At McCrory Animal Clinic, we believe that the best way to prolong the relationship you share with your pet is to identify disease processes early and prevent the progression of chronic illness, before it becomes a problem.

It is very important to schedule yearly exams for your pet so that your veterinarian can monitor your pet’s overall health. We recommend an examination by your veterinarian every 12 months for healthy pets under the age of 7, and every 6 months for healthy senior patients. Those pets with chronic disease or mobility issues may require examination on a much more frequent basis.


We also recommend annual blood work profiles to provide a continuous record for our veterinarians to identify trends and specific areas to focus on in an effort to prolong the duration and quality of life of our patients. Whether your pet is a youngster or a senior, regular blood work can help detect some diseases early. It is always easier to catch a potential problem early on to avoid complications and expensive treatments.

At what age should I have my pet spayed or neutered?

There are several factors that help determine the best age for spaying and neutering including your pet’s breed (larger breeds wait longer) and individual health status. Prior to any surgery at McCrory Animal Clinic, all pets undergo a physical exam and a pre-anesthetic blood screening to determine overall fitness for the surgical procedure. Current vaccinations are required at the time of surgery.

Typical spaying and neutering for most pets not used for breeding purposes is usually recommended between 4 and 6 months of age. Spaying and neutering help with animal population control and prevent unwanted pets. Just as importantly, spaying and neutering can improve the overall health of your pet, and help in avoiding certain reproductive diseases, and some types of cancer.

What are heartworms, and how can I prevent my pet from getting them?

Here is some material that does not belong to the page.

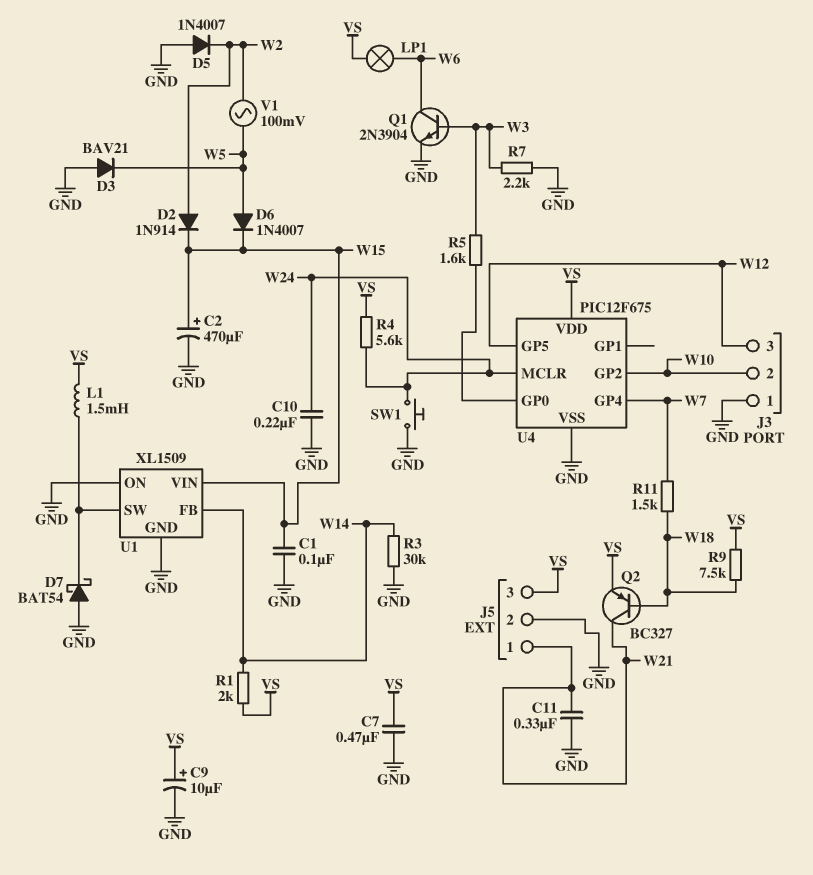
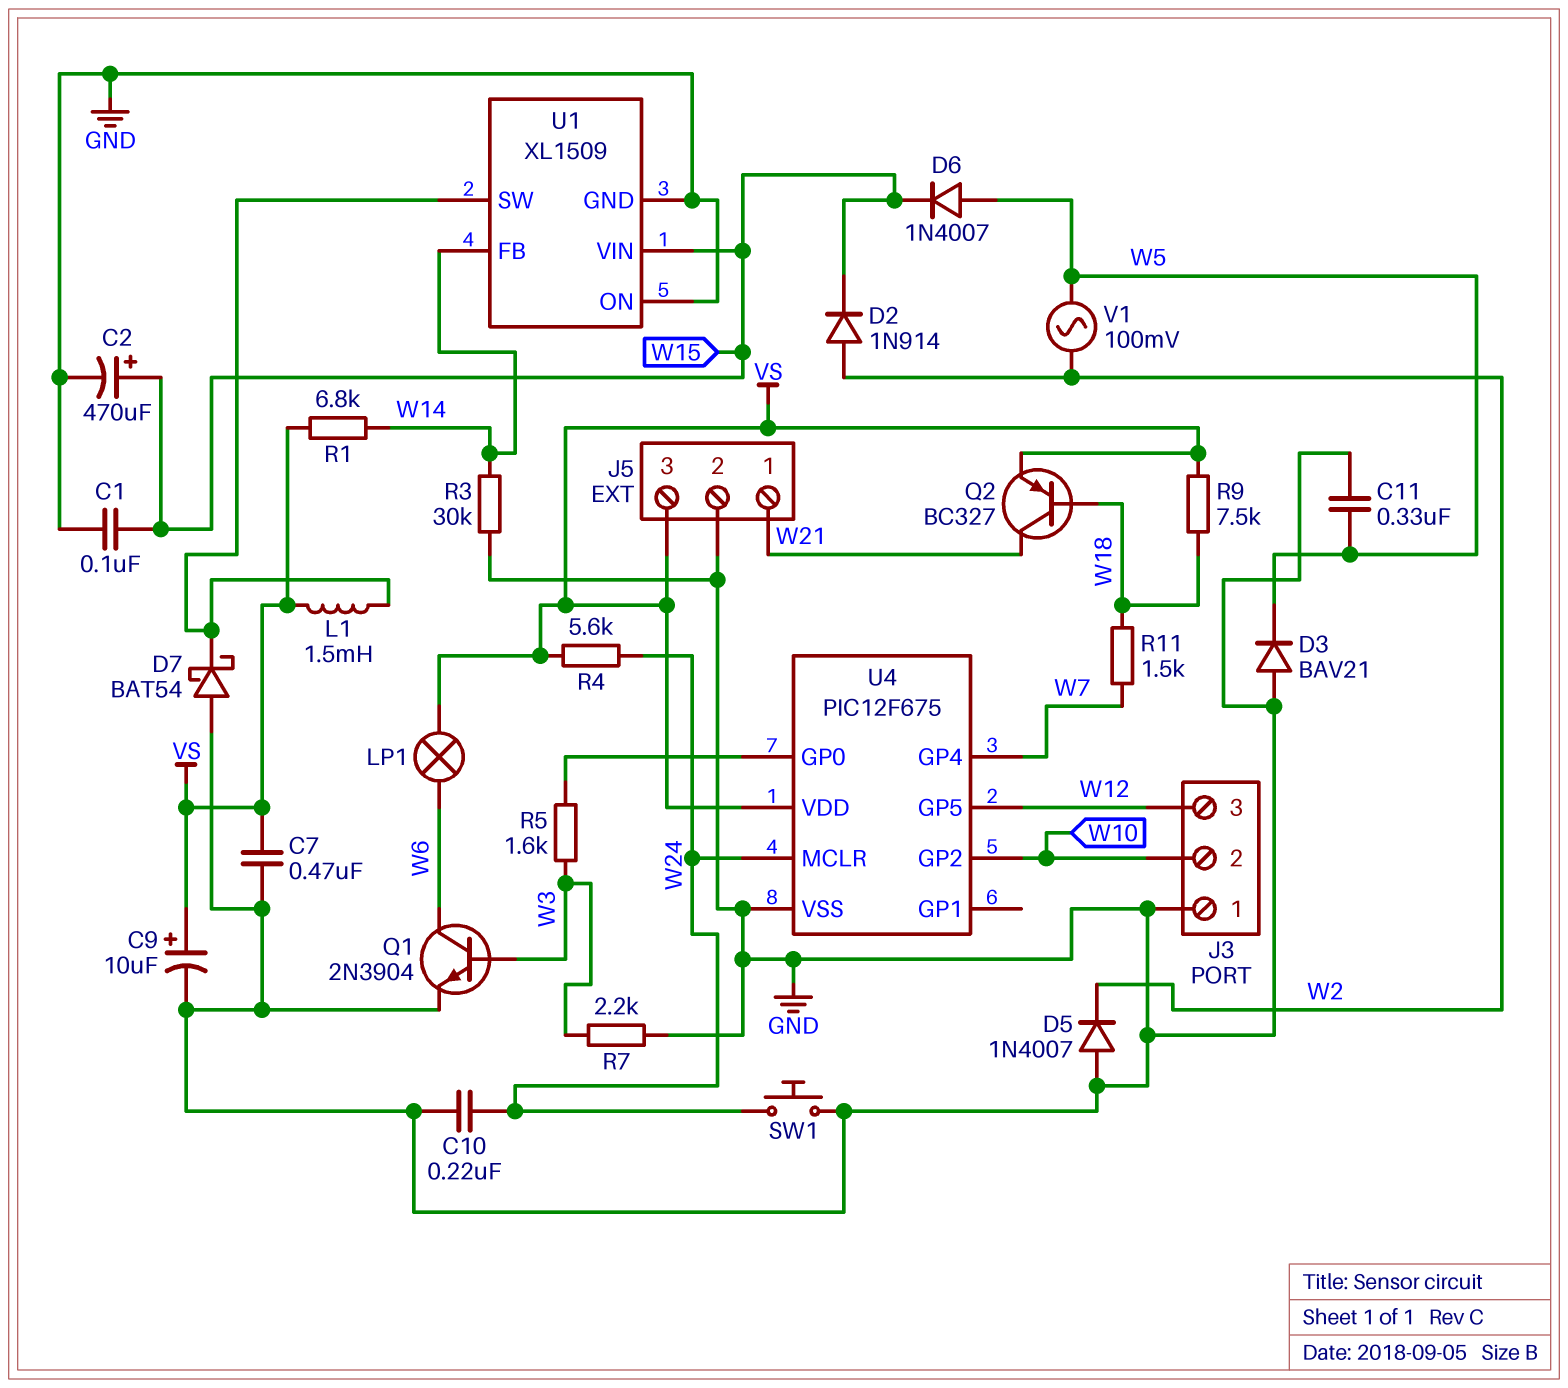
C11: 330nF (GND, W21) -> 330nF (GND, W5)
R1: 2k (VS, W14) -> 6.8k (VS, W14)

Heartworms are a serious, year-round parasitic threat to your pet’s health. After an infection occurs, treatment is not only very expensive, but can also be life threatening.

Heartworms are extremely common in the warm, humid environment in Albertville, Alabama and can infect both our canine and feline companions. Heartworms are spread when a mosquito bites an infected animal and then transfers the juvenile worms when it bites a healthy animal. Unless your pet is taking a heartworm preventative, these immature worms can grow into adults that can cause serious damage to your pet’s blood vessels, lungs and heart, and may even cause death.

There are several options available for prevention of this potentially life threatening disease. A monthly preventative can keep your dog or cat healthy and is much less expensive than having to treat adult heartworms. Our veterinarians at McCrory Animal Clinic will determine which preventative is right for your pet, based on their needs and lifestyle.